■ EXERCISE GOAL: With nothing added or left out, output the listing that follows.

■ RECORDS SUPPLIED:

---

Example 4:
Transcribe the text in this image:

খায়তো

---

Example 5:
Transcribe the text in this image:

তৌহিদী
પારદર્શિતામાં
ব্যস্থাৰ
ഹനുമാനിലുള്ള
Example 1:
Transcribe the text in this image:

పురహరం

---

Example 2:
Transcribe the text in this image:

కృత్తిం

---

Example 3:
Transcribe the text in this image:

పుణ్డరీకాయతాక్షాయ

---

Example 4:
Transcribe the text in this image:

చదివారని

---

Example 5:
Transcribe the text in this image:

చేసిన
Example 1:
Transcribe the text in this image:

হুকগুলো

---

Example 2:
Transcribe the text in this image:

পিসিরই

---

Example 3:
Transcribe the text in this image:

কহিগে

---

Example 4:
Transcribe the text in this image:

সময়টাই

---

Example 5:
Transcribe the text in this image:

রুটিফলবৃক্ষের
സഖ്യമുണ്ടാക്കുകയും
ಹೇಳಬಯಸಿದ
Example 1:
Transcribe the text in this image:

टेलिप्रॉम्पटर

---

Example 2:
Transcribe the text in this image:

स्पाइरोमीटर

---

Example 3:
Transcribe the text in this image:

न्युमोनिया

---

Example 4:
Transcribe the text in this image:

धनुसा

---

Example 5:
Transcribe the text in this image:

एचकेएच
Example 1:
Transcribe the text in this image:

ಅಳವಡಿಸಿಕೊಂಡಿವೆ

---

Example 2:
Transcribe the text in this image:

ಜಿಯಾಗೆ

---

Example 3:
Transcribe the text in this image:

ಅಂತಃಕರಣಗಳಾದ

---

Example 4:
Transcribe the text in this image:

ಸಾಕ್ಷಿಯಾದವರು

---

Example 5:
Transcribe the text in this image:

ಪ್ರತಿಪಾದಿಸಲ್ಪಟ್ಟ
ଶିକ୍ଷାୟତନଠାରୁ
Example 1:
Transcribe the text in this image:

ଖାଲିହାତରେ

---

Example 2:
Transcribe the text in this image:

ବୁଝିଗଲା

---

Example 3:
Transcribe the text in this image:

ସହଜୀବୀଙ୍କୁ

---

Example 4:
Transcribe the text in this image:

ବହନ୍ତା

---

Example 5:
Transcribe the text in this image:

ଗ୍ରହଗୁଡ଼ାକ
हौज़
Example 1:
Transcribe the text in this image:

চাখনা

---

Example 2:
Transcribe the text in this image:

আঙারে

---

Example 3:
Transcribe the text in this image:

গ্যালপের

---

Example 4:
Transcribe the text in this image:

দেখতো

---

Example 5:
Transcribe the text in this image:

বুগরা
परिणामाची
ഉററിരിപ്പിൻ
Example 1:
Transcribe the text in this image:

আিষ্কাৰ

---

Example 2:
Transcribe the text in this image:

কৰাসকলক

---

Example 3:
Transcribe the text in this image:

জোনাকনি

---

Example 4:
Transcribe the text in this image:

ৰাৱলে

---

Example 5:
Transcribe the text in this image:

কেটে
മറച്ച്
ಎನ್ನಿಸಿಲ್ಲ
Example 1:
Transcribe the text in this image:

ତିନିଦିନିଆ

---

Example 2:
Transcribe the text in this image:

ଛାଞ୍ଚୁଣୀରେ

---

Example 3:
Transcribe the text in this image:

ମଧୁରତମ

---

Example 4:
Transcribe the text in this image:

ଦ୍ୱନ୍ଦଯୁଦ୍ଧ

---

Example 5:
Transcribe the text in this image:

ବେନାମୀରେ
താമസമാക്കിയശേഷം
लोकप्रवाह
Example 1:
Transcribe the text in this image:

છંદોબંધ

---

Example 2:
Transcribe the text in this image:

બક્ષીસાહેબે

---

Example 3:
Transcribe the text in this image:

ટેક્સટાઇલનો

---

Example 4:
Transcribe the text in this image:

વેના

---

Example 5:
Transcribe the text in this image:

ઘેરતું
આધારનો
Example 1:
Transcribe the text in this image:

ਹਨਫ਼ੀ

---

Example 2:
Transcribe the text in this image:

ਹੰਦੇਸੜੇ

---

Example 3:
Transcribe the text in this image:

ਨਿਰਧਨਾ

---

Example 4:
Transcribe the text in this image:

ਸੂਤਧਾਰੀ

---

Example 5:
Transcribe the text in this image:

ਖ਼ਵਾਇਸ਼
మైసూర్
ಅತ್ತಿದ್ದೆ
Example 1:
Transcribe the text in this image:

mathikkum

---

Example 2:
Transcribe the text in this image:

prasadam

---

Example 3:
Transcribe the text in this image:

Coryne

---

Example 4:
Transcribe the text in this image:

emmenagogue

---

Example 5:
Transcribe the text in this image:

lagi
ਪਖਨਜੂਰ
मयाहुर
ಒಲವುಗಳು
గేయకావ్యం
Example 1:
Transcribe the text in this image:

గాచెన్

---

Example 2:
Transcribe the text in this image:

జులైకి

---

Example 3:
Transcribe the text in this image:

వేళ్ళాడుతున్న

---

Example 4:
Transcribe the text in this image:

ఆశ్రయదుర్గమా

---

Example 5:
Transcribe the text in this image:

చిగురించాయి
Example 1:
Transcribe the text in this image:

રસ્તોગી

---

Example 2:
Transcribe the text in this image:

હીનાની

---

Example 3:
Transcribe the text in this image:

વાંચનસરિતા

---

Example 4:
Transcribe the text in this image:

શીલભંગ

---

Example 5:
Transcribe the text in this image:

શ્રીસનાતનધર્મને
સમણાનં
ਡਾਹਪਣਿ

■ THE ANSWER:
---

Example 4:
Transcribe the text in this image:

খায়তো

---

Example 5:
Transcribe the text in this image:

তৌহিদী
પારદર્શિતામાં
ব্যস্থাৰ
ഹനുമാനിലുള്ള
Example 1:
Transcribe the text in this image:

పురహరం

---

Example 2:
Transcribe the text in this image:

కృత్తిం

---

Example 3:
Transcribe the text in this image:

పుణ్డరీకాయతాక్షాయ

---

Example 4:
Transcribe the text in this image:

చదివారని

---

Example 5:
Transcribe the text in this image:

చేసిన
Example 1:
Transcribe the text in this image:

হুকগুলো

---

Example 2:
Transcribe the text in this image:

পিসিরই

---

Example 3:
Transcribe the text in this image:

কহিগে

---

Example 4:
Transcribe the text in this image:

সময়টাই

---

Example 5:
Transcribe the text in this image:

রুটিফলবৃক্ষের
സഖ്യമുണ്ടാക്കുകയും
ಹೇಳಬಯಸಿದ
Example 1:
Transcribe the text in this image:

टेलिप्रॉम्पटर

---

Example 2:
Transcribe the text in this image:

स्पाइरोमीटर

---

Example 3:
Transcribe the text in this image:

न्युमोनिया

---

Example 4:
Transcribe the text in this image:

धनुसा

---

Example 5:
Transcribe the text in this image:

एचकेएच
Example 1:
Transcribe the text in this image:

ಅಳವಡಿಸಿಕೊಂಡಿವೆ

---

Example 2:
Transcribe the text in this image:

ಜಿಯಾಗೆ

---

Example 3:
Transcribe the text in this image:

ಅಂತಃಕರಣಗಳಾದ

---

Example 4:
Transcribe the text in this image:

ಸಾಕ್ಷಿಯಾದವರು

---

Example 5:
Transcribe the text in this image:

ಪ್ರತಿಪಾದಿಸಲ್ಪಟ್ಟ
ଶିକ୍ଷାୟତନଠାରୁ
Example 1:
Transcribe the text in this image:

ଖାଲିହାତରେ

---

Example 2:
Transcribe the text in this image:

ବୁଝିଗଲା

---

Example 3:
Transcribe the text in this image:

ସହଜୀବୀଙ୍କୁ

---

Example 4:
Transcribe the text in this image:

ବହନ୍ତା

---

Example 5:
Transcribe the text in this image:

ଗ୍ରହଗୁଡ଼ାକ
हौज़
Example 1:
Transcribe the text in this image:

চাখনা

---

Example 2:
Transcribe the text in this image:

আঙারে

---

Example 3:
Transcribe the text in this image:

গ্যালপের

---

Example 4:
Transcribe the text in this image:

দেখতো

---

Example 5:
Transcribe the text in this image:

বুগরা
परिणामाची
ഉററിരിപ്പിൻ
Example 1:
Transcribe the text in this image:

আিষ্কাৰ

---

Example 2:
Transcribe the text in this image:

কৰাসকলক

---

Example 3:
Transcribe the text in this image:

জোনাকনি

---

Example 4:
Transcribe the text in this image:

ৰাৱলে

---

Example 5:
Transcribe the text in this image:

কেটে
മറച്ച്
ಎನ್ನಿಸಿಲ್ಲ
Example 1:
Transcribe the text in this image:

ତିନିଦିନିଆ

---

Example 2:
Transcribe the text in this image:

ଛାଞ୍ଚୁଣୀରେ

---

Example 3:
Transcribe the text in this image:

ମଧୁରତମ

---

Example 4:
Transcribe the text in this image:

ଦ୍ୱନ୍ଦଯୁଦ୍ଧ

---

Example 5:
Transcribe the text in this image:

ବେନାମୀରେ
താമസമാക്കിയശേഷം
लोकप्रवाह
Example 1:
Transcribe the text in this image:

છંદોબંધ

---

Example 2:
Transcribe the text in this image:

બક્ષીસાહેબે

---

Example 3:
Transcribe the text in this image:

ટેક્સટાઇલનો

---

Example 4:
Transcribe the text in this image:

વેના

---

Example 5:
Transcribe the text in this image:

ઘેરતું
આધારનો
Example 1:
Transcribe the text in this image:

ਹਨਫ਼ੀ

---

Example 2:
Transcribe the text in this image:

ਹੰਦੇਸੜੇ

---

Example 3:
Transcribe the text in this image:

ਨਿਰਧਨਾ

---

Example 4:
Transcribe the text in this image:

ਸੂਤਧਾਰੀ

---

Example 5:
Transcribe the text in this image:

ਖ਼ਵਾਇਸ਼
మైసూర్
ಅತ್ತಿದ್ದೆ
Example 1:
Transcribe the text in this image:

mathikkum

---

Example 2:
Transcribe the text in this image:

prasadam

---

Example 3:
Transcribe the text in this image:

Coryne

---

Example 4:
Transcribe the text in this image:

emmenagogue

---

Example 5:
Transcribe the text in this image:

lagi
ਪਖਨਜੂਰ
मयाहुर
ಒಲವುಗಳು
గేయకావ్యం
Example 1:
Transcribe the text in this image:

గాచెన్

---

Example 2:
Transcribe the text in this image:

జులైకి

---

Example 3:
Transcribe the text in this image:

వేళ్ళాడుతున్న

---

Example 4:
Transcribe the text in this image:

ఆశ్రయదుర్గమా

---

Example 5:
Transcribe the text in this image:

చిగురించాయి
Example 1:
Transcribe the text in this image:

રસ્તોગી

---

Example 2:
Transcribe the text in this image:

હીનાની

---

Example 3:
Transcribe the text in this image:

વાંચનસરિતા

---

Example 4:
Transcribe the text in this image:

શીલભંગ

---

Example 5:
Transcribe the text in this image:

શ્રીસનાતનધર્મને
સમણાનં
ਡਾਹਪਣਿ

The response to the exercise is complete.